ブログを始めて4ヶ月にしかならない頃で、写真を撮るのも記事を書くのもまだ試運転といった段階で、記事にはざっとしたことしか書いていない。それでも、現在の関心事に響いてくる写真(小さい)と記述(青字)があった。
2006年8月10日 (木)
鍋島藩秘窯の里にて
https://elder.tea-nifty.com/blog/2006/08/post_0f43.html
2006年8月10日 (木)
8日10日のひとりごと
https://elder.tea-nifty.com/blog/2006/08/post_56c6.html
鍋島藩の有能な役人であった山本神右衛門は、有田皿山(窯場)の代官として重要な人物であるようだ。彼は、『葉隠』の著者の父であるという。
2006年8月11日 (金)
8月11日のひとりごと
https://elder.tea-nifty.com/blog/2006/08/post_1feb.html
耽美的とすらいっていい、秘窯で製作された献上用の「鍋島」。管理されシステム化された中であれだけのものがつくられたということは、管理しシステム化する側によほどの焼物の鑑賞力、美意識、思想があったはずだ。
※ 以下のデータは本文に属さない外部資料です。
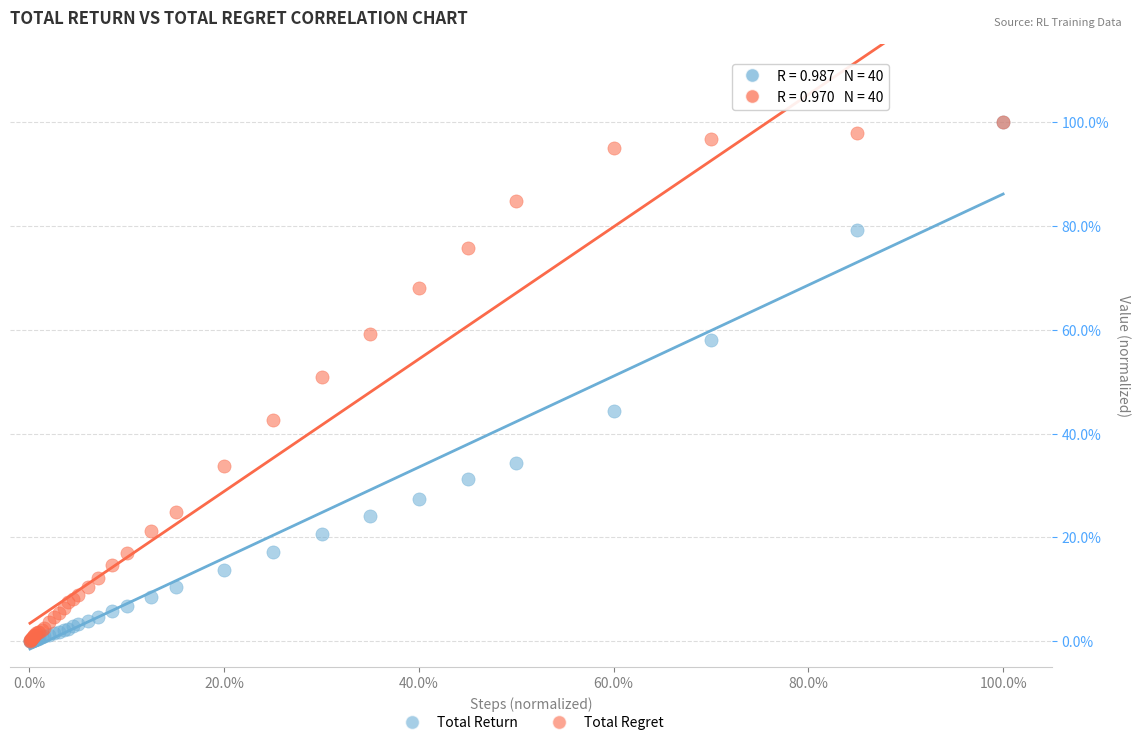

Which series has the widest spread of Y values?

Total Return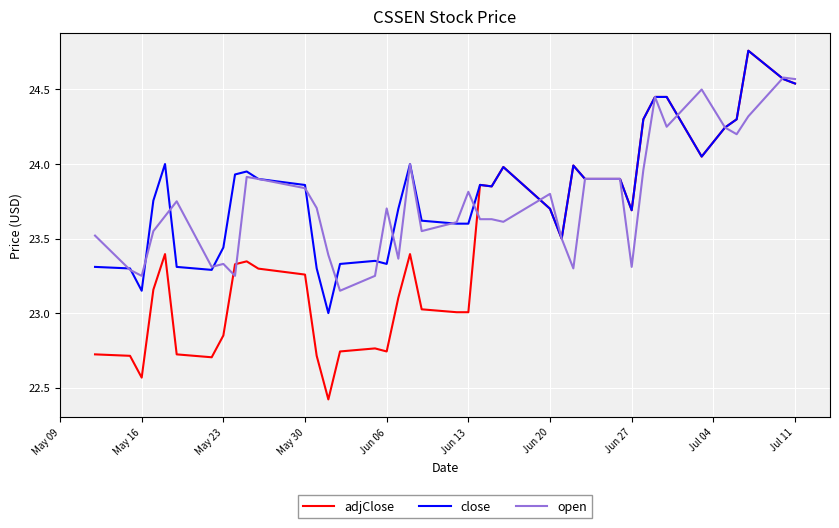

What is the minimum value shown in the chart?

22.4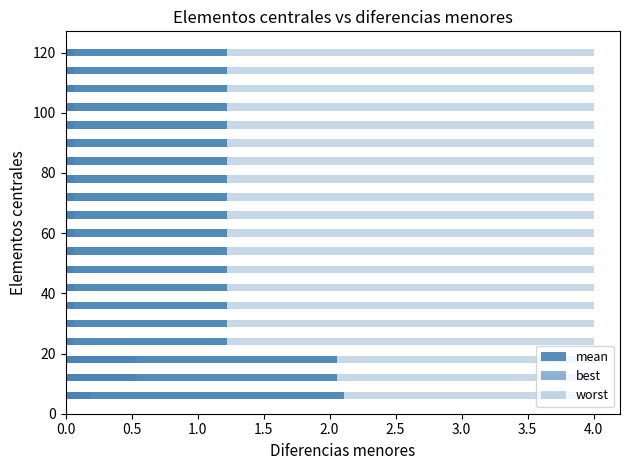

What is the maximum value for best?

0.5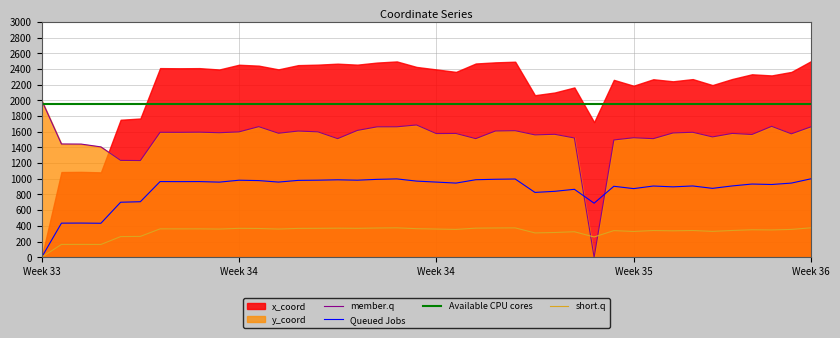

Is the value of y_coord at 15 greater than the value of x_coord at 21?

Yes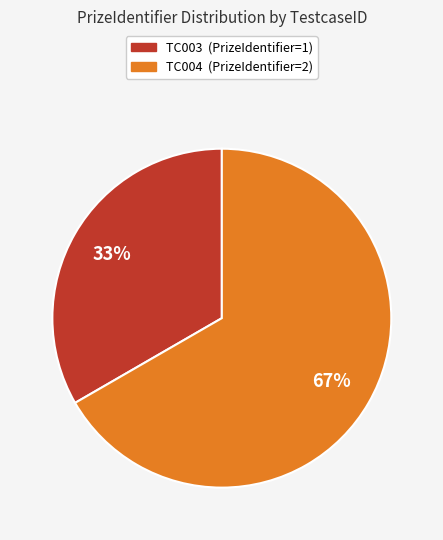

Is it true that TC003 is 33% of the pie?

True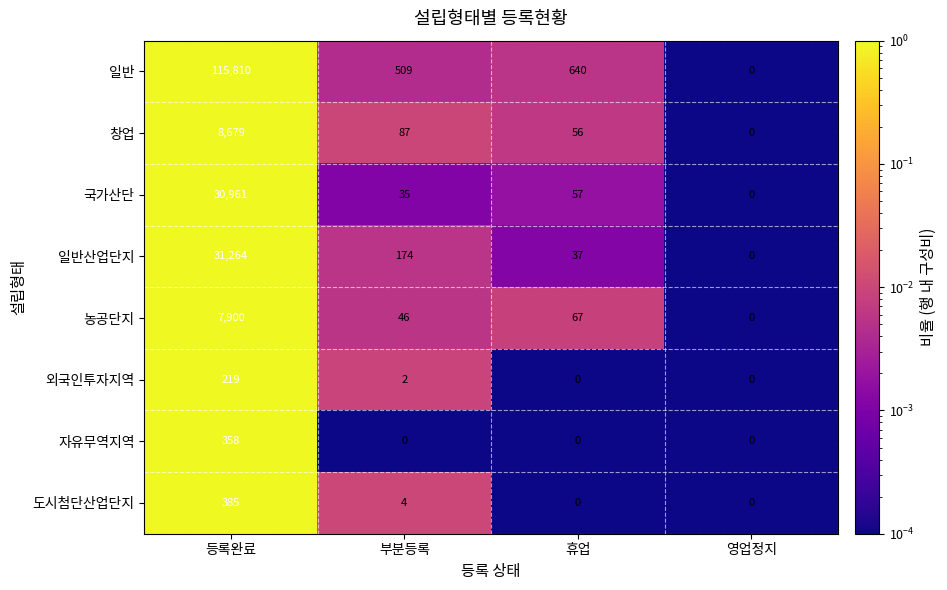

Between 등록완료 and 영업정지, which series saw the biggest shift?

일반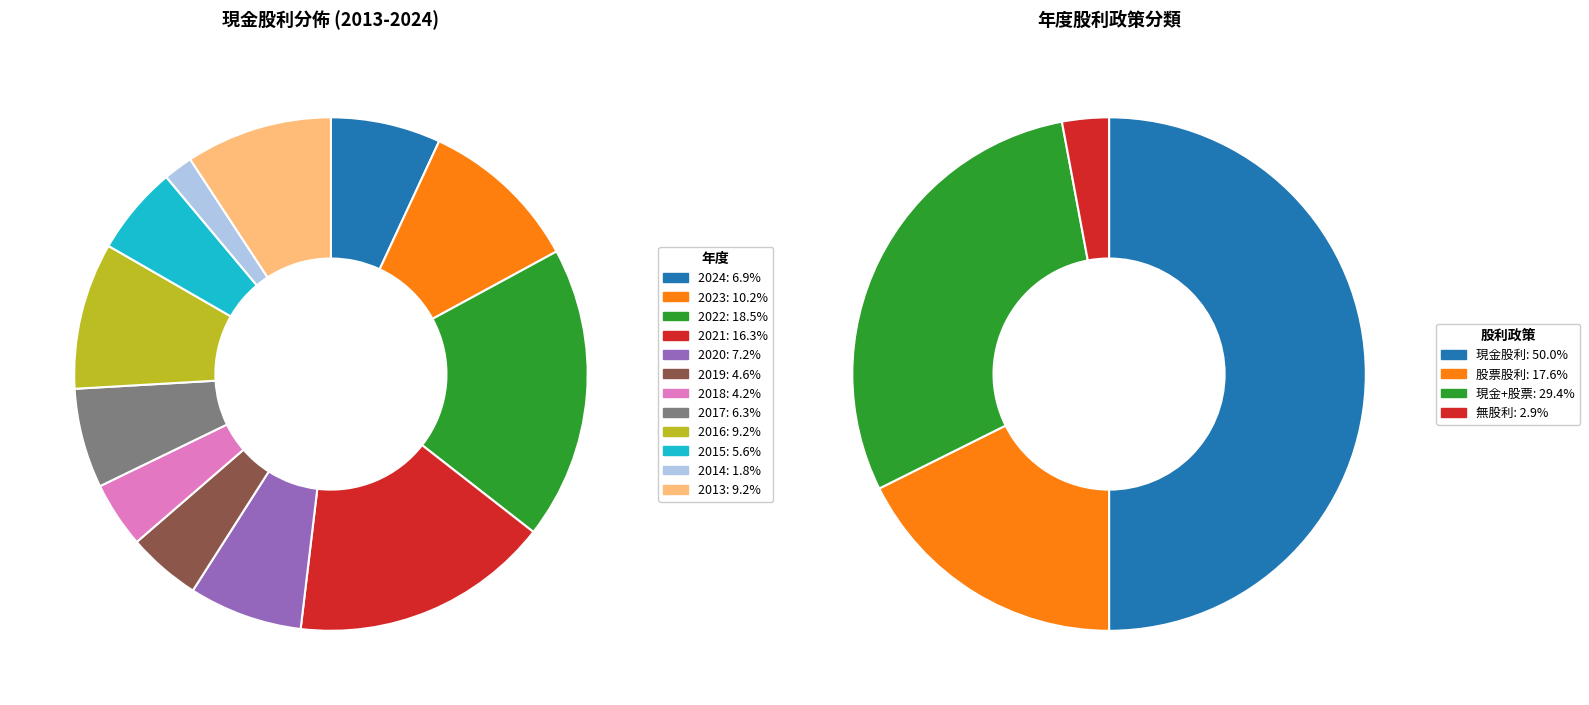

Is there a majority slice in this chart?

No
『葉隠』の口述者、山本常朝の師匠筋を遡っていくと、以下のようになる。
山本常朝→石田一鼎→潮音道海→木庵(中国僧)→黄檗宗の開祖・隠元隆琦(中国僧)
隠元は黄檗宗の開祖であり、煎茶道の開祖でもあることは(29)でリサーチした通りである。
そして、『葉隠』には死をモチーフとした思想が散りばめられているにも拘わらず、サロン的ムードが漂うとわたしは書いたが、口述された時期が太平の世であり、またそれが煎茶道と関係があるからではないだろうか。
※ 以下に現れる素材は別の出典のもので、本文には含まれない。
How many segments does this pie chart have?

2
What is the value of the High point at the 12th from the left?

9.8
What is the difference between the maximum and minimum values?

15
隠元の渡来は、明王朝の滅亡、清王朝の誕生と関係が深かった。そして伊万里焼が大躍進した――オランダ東インド会社への期待にも応えた――のも、この中国の歴史の転換期と関係が深い。
大川内山を舞台とした歴史小説を書きたいというわたしの願いは、祐徳院(萬子媛)をモデルとした初の歴史小説の中に溶解しそうである。
お世話になっている郷土史家のメールによれば、萬子媛の次男は、光茂に仕え、佐賀に住み、光茂の信頼厚く「親類同格」の扱いを受けていた。しかし21歳で亡くなり、このことが萬子媛を慟哭させ、出家の動機となった。その宗教は黄檗宗であった。
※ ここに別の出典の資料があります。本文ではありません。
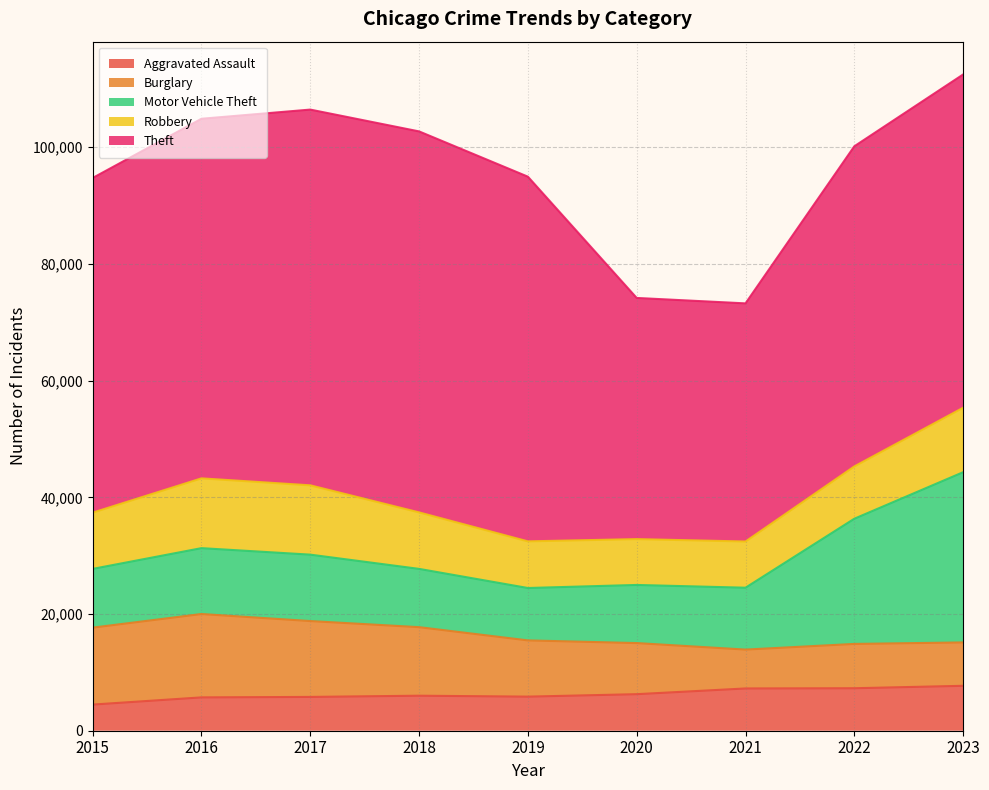

What is the difference between the Robbery values at 2019 and 2015?

1643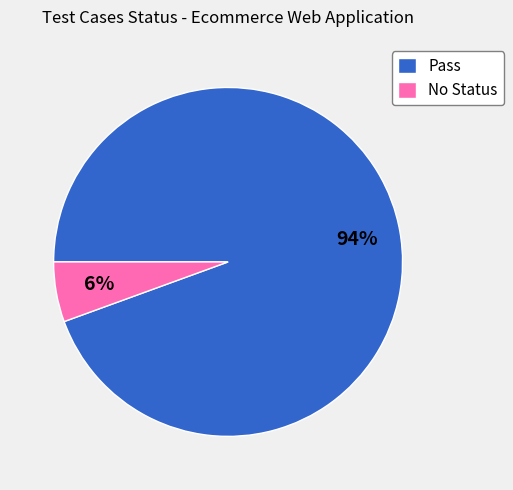

To the nearest percent, what is the combined percentage of Pass and No Status?

100%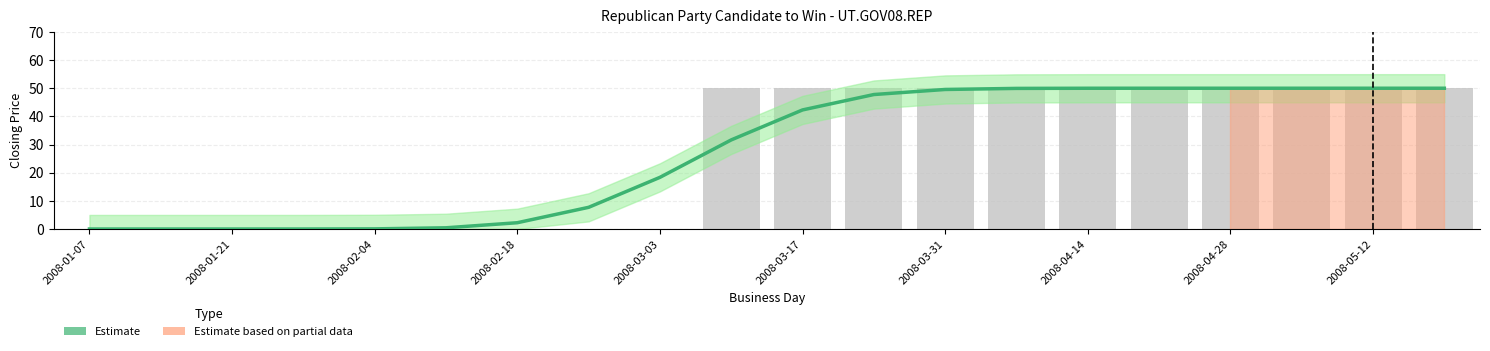

Reading left to right, what are all the values shown in this chart?

0.0	0.0	0.0	0.0	0.1	0.4	2.2	7.7	18.4	31.6	42.3	47.8	49.6	49.9	50.0	50.0	50.0	50.0	50.0	50.0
光茂は黄檗宗と関係が浅いとは考えられないし、鍋島焼とも関係が深い。鍋島焼との関係の深さは、元禄6年(1693年)、光茂が有田皿山代官に与えた手頭(指示書)からも明らかである。
萬子媛が生きていた江戸初期から中期にかけて、黄檗宗が流行り、人々は普茶料理に親しんだ。そして、佐賀藩の有田で焼かれた磁器及び献上用の鍋島焼は、普茶料理に使用されたであろう。